Photo: Kenya’s popular politicians Kenneth Matiba and Raila Odinga who led from the front in the struggle for political change
By Patrick Gathara via Gathara’s World
The Change Merry-Go-Round
Similarly, changing constitutional arrangements without changing the nature of these understandings between citizens and those who exercise the authority of the state, and between the citizens themselves, is thus futile. As was the case 50 years ago, a new constitution will not automatically erase either the century-old practices and attitudes in institutions like the police, or the ingrained habits of those who consider themselves our lords and masters.

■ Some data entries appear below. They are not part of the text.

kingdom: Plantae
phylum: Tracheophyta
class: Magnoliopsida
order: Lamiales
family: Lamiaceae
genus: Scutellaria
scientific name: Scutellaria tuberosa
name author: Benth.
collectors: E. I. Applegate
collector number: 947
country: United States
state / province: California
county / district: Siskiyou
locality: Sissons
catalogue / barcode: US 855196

A new constitution is therefore insufficient to wring the change we desire. We now need to do the work that the independence generation failed to do. We need to engineer a rebirth of the nation. In a sense the real problem with Kenya was always that it’s full of Kenyans and to change that means refashioning the very idea of what it means to be Kenyan.
During the struggle for the second liberation, there was much talk of “the Kenya we want”. Not much was said about the the Kenyans we want. We must begin there. We could choose to inscribe the constitution on our hearts, to affirm the value of universal values of life, dignity, and liberty; to begin to measure our progress by the quality of life and opportunities enjoyed by our poorest citizens as opposed to that of our richest.

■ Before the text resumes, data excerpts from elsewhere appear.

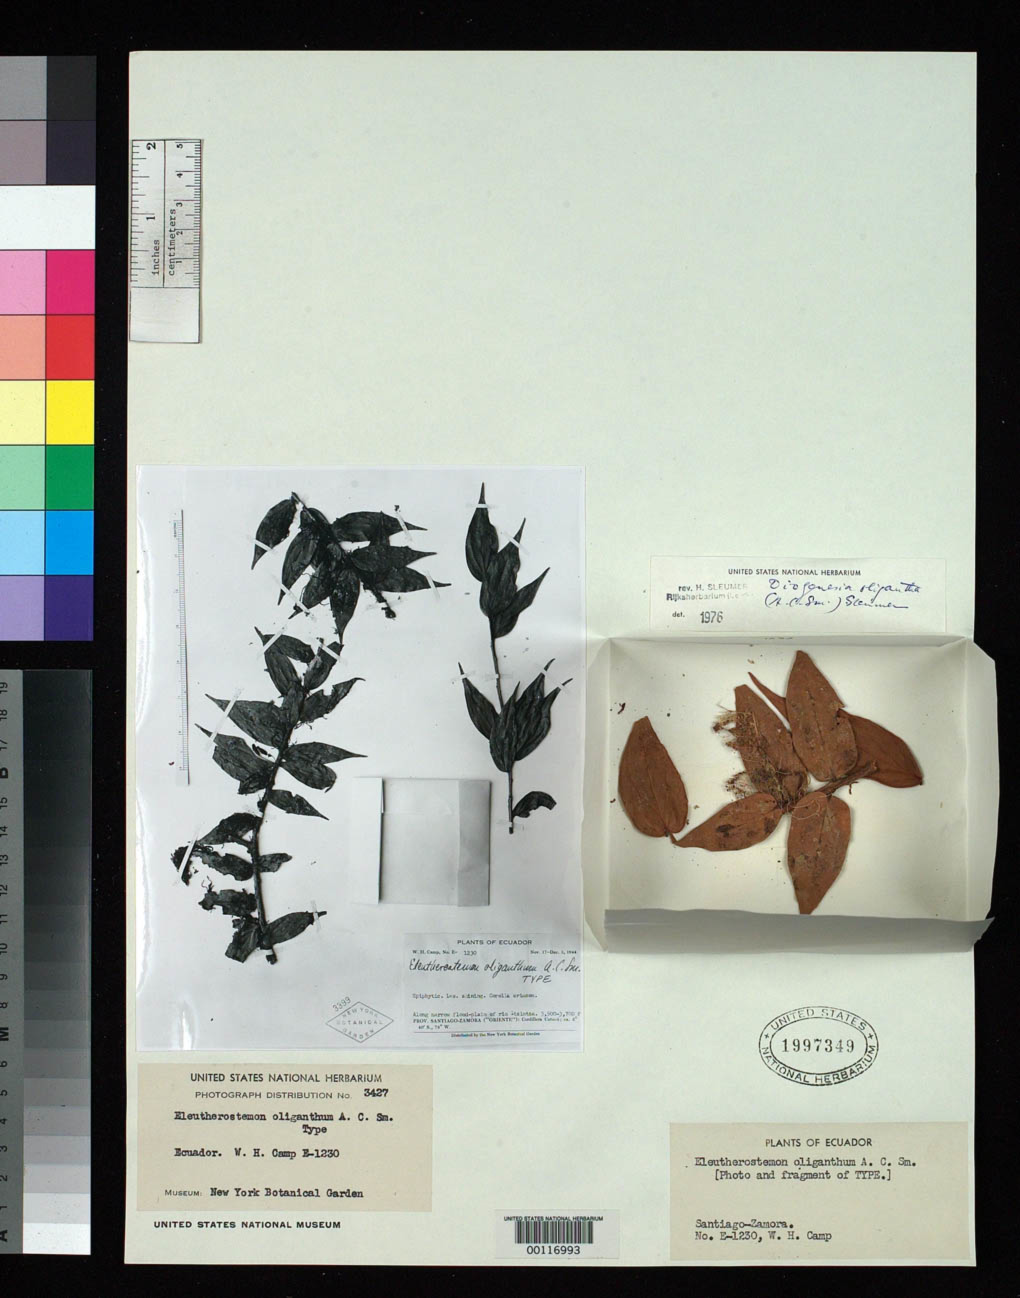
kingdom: Plantae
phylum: Tracheophyta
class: Magnoliopsida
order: Ericales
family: Ericaceae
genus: Eleutherostemon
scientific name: Eleutherostemon oliganthum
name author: A.C. Sm.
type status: Isotype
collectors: W. H. Camp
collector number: E-1230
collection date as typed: Nov 1944 to -- Dec 1944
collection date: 1944-11/1944-12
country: Ecuador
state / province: Morona-Santiago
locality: Cordillera Cutucu, Rio Itzintza. Province previously entered as Morona-Santiago / Zamora-Chinchipe.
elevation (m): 1067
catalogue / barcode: US 1997349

We cannot change the past but we can make our peace with it, and decide not to let it define us. And that’s why I think the TJRC report is so important. It is about releasing Kenyans from the shackles of the past and so freeing them to choose their future.Â It can be the start of a real national self-examination. If we have the courage to do this, then we can finally begin to learn from the mistakes of the past instead of being condemned to repeat them.